Ocasio equates Good Samaritanism with welfare statism. Every one of those programs begins with government theft. Every one is funded by money forcibly taken from productive people. The Good Samaritan, in Ocasio's world, is the man who pulls legal stick-ups for a living, hands some of the loot to some "poor fellow," making him dependent on stolen goods, then claims credit for being "anti-poverty." 

Since Ocasio shrieks in horror at so callous a phrase as "life of independence," one wonders what she means by "anti-poverty." Isn't independence the very antithesis of poverty? Ocasio should explain how one could be against both poverty and independence.

But Ocasio raises a more fundamental question: What does Christianity actually stand for?  This goes to the heart of the conflict between the Christian Right and the Christian Left.

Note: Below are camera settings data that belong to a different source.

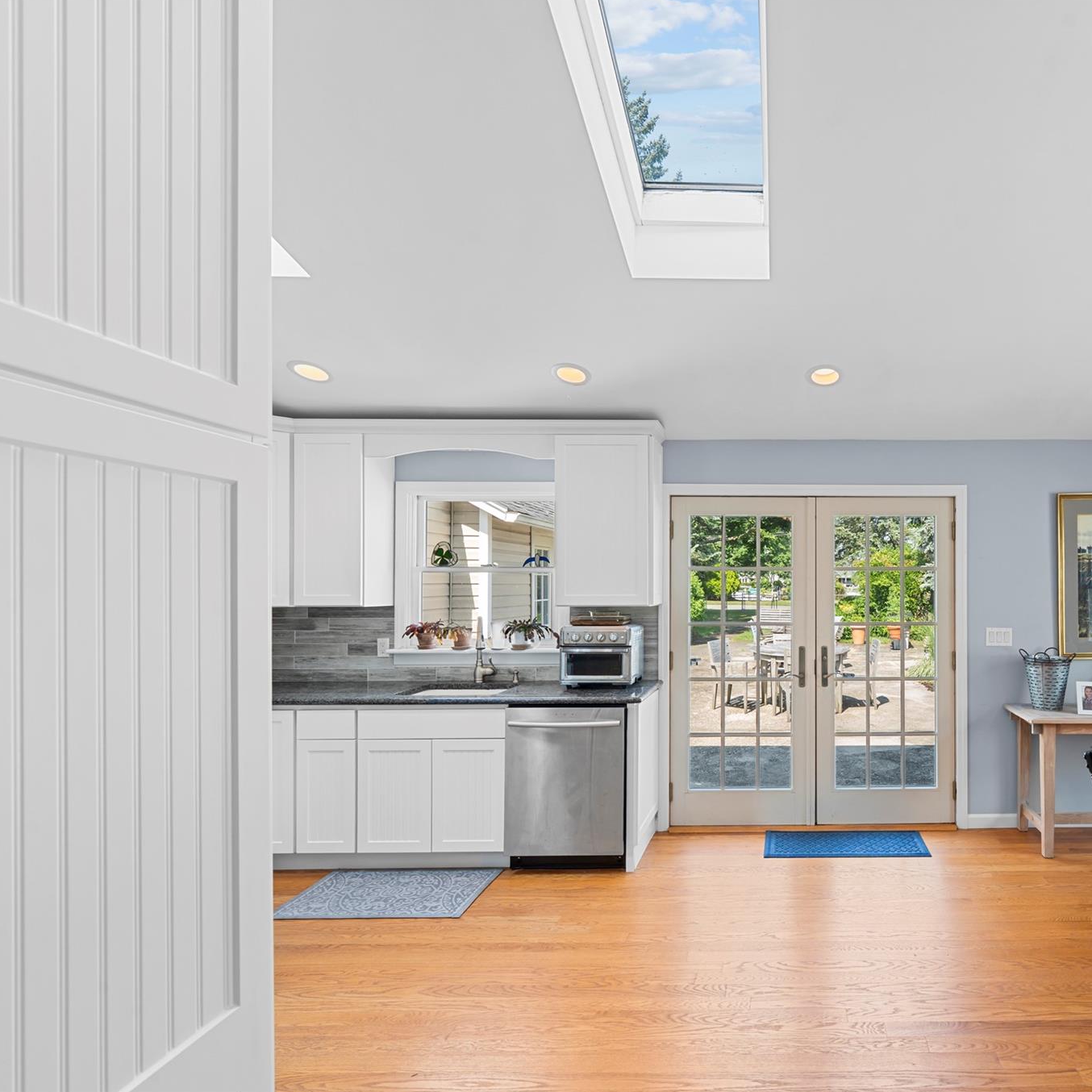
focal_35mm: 18
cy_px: 545
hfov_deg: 75.8
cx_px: 797
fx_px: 642
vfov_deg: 80.7
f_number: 10
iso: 320
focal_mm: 14
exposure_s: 1/4
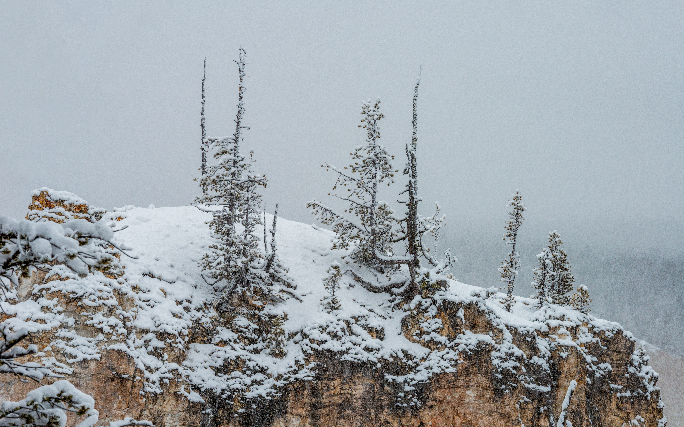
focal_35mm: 123
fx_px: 2293
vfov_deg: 10.7
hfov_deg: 17.0
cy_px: 216
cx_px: 341
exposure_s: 1/100
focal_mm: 120
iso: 200
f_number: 11
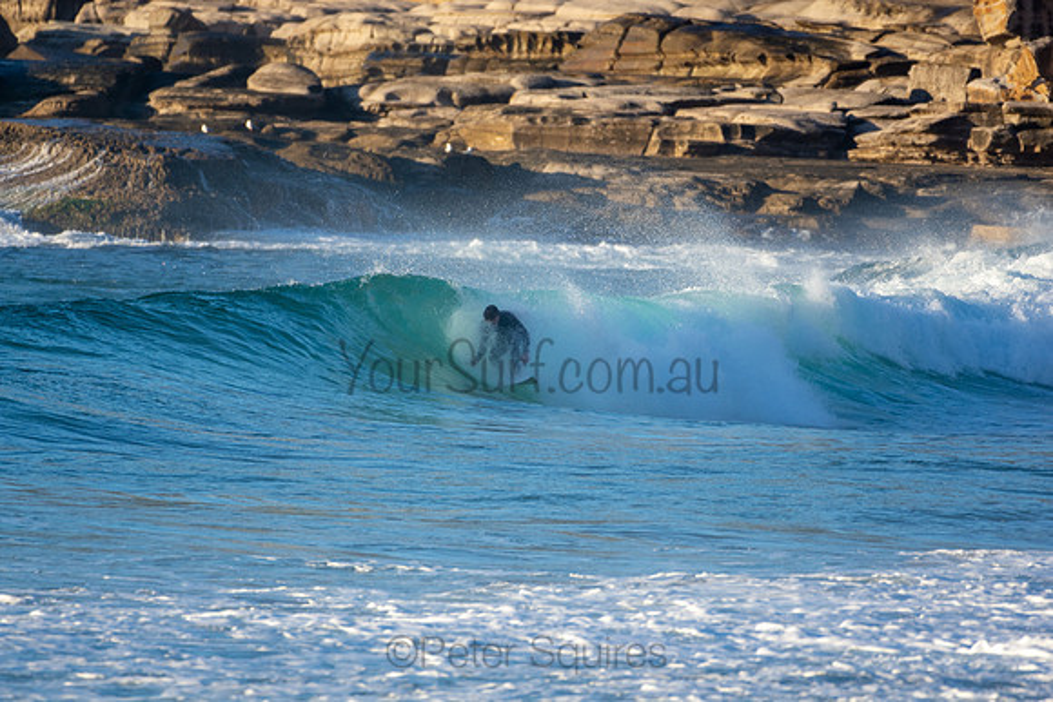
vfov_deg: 1.8
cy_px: 351
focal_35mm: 750
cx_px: 526
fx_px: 21942
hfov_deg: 2.7
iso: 250
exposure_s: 1/640
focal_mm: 500
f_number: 5.6
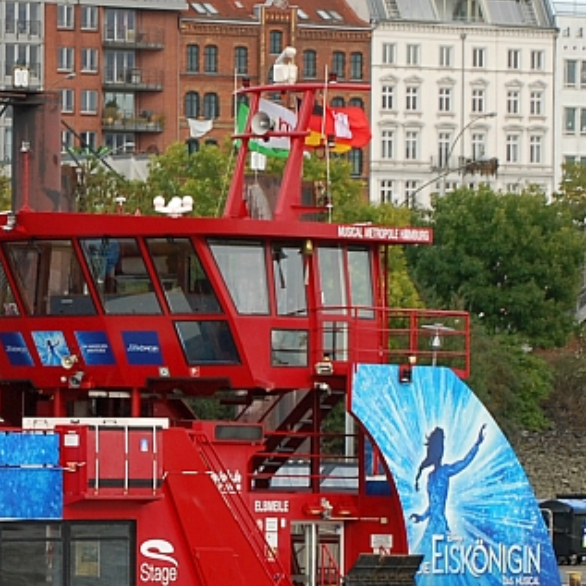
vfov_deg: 8.5
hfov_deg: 8.4
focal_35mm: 206
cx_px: -226
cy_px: 417
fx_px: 3945
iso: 200
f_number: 9
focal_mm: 50
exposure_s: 1/125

In this regard, I've left the following comments:

zemack April 26, 2012 at 8:42PM 
   It’s an open question whether Jesus would support the redistributionist state. After all, every dollar handed out by government programs is a dollar taken by force from someone who earned it. Would Jesus support legalized theft on such a grand scale? Who knows?
   But one thing for sure is that the Catholic Church thinks so. It has long been on record, in the name of Jesus, as calling for a totalitarian global welfare state. Paul VI lays out this vision in no uncertain terms in his 1967 Encyclical Populorum Progressio. He called for “public authorities” to be endowed with powers to redistribute “created goods” from those who created them to those who didn’t. Those powers are to be total, enabling governments “to establish and lay down the desired goals, the plans to be followed, and the methods to be used” in pursuit of their collectivist vision. Paul was unequivocal: “All other rights, whatever they may be, including the rights of property and free trade, are to be subordinated to this principle.”
   In other words, you live at the mercy of an omnipotent state, which will guarantee your basic sustenance. Benedict XVI, reaffirmed this view in his 2009 Encyclical Caritas in Veritate. This is a long-held ideology. The Church was Marxist before Marx.
   Whatever Jesus’ politics, his ethics of universal altruism and self-sacrifice for those who have less underpins socialism in all of its variants. If Ryan—who, by the way, would not actually cut the welfare state, but merely grow it more slowly—is going to rely on Jesus to support his budget, he’ll lose. Morally, Jesus is clearly on the other side.
   The only way to defeat socialism is to reject altruism and uphold ethical, rational egoism; the inalienable right of every individual to think and act on his own judgment, in support of his own life, choices, goals, property, liberty, and pursuit of happiness. Or, to put it more simply, the right to be free from thieving welfare statists.